Today we’re going to talk about reputation management. The information offered in this post was provided by Bill Schroeder, a founding owner of InTouch Practice Communications, and Jessica Vogelsang, better known as Dr. V from the blog Pawcurious, in a session at the American Animal Hospital Association (AAHA) 2013 conference. The session was presented as part of a strategic alliance between AAHA and BlogPaws. Though we’ll talk primarily about veterinarians and veterinary hospitals here, this information is relevant to almost any business.
Protecting your reputation has become particularly important in the digital world in which we now live. Anyone with an ax to grind with you can now go online and essentially trash your reputation while remaining all but anonymous themselves. How can you possibly protect against that?
The first thing you need to do is to make sure that your clients’ offline experience is a good one. Your customer service must be exemplary. Doing so will help you create loyal clients who are not only willing but happy to come to your defense in the event that you are unjustly accused. Of course, providing first-rate customer service will help avoid complaints as well.
The next thing you need to do is to start monitoring what is being said about your business online. Monitor not only your business name but the names of the doctors in your practice (assuming your business is a veterinary hospital) as well as the names of nearby competing businesses. Google alerts can work well for this but you may even want to consider a professional monitoring service.
When you do begin to establish your online presence, optimize your website, your blog, and your social media outlets for the search terms that you have identified. Good search terms to use include those that you might find in reviews of your business. Examples of these search terms might be “best veterinarian in Some Town” or “top animal hospital in Some State”.
Before you do begin establishing your online presence, consider hosting a focus group. Invite some of your best clients, some of your average clients, and some of the clients that have left your business. Develop a list of questions but let someone else run the focus group for you so that your guests feel free to speak their minds without insulting you and your business. You and your staff should not be present during this focus group session but make sure you get a detailed report of the results.
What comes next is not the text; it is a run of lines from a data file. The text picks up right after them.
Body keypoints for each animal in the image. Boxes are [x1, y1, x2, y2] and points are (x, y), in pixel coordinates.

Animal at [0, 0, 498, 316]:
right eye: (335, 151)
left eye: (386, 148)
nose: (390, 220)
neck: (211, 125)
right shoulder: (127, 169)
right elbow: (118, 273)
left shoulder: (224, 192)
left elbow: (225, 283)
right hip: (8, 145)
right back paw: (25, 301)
By hosting a gathering like this, you can identify your strengths and your weaknesses. You’ll have the opportunity to fix any problems before putting your business in the digital spotlight.
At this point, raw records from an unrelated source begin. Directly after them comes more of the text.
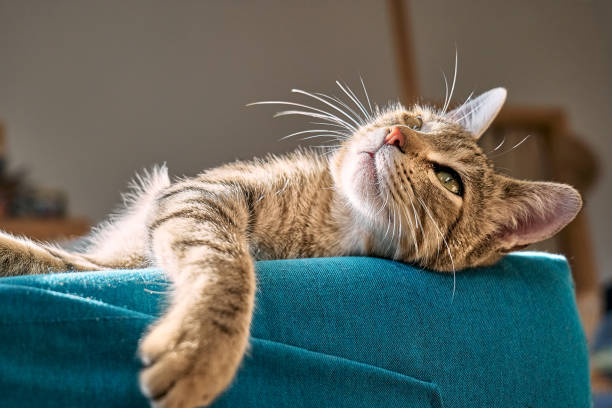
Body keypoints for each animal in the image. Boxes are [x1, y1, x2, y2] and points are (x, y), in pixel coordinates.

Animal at [0, 84, 580, 406]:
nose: (394, 135)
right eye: (414, 120)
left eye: (449, 180)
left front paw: (199, 348)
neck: (331, 222)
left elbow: (225, 266)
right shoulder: (199, 195)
When establishing your presence online, be certain you are not using “black-hat” search engine optimization techniques. Also be sure that you have permission to use any media you incorporate into your website or blog.
Finally, encourage your satisfied clients to provide reviews for you. Set up pages for your business on review sites such as Yelp and Google. Create a landing page on your business website with links to these various review sites. Make writing a review as easy as possible for those who wish to help.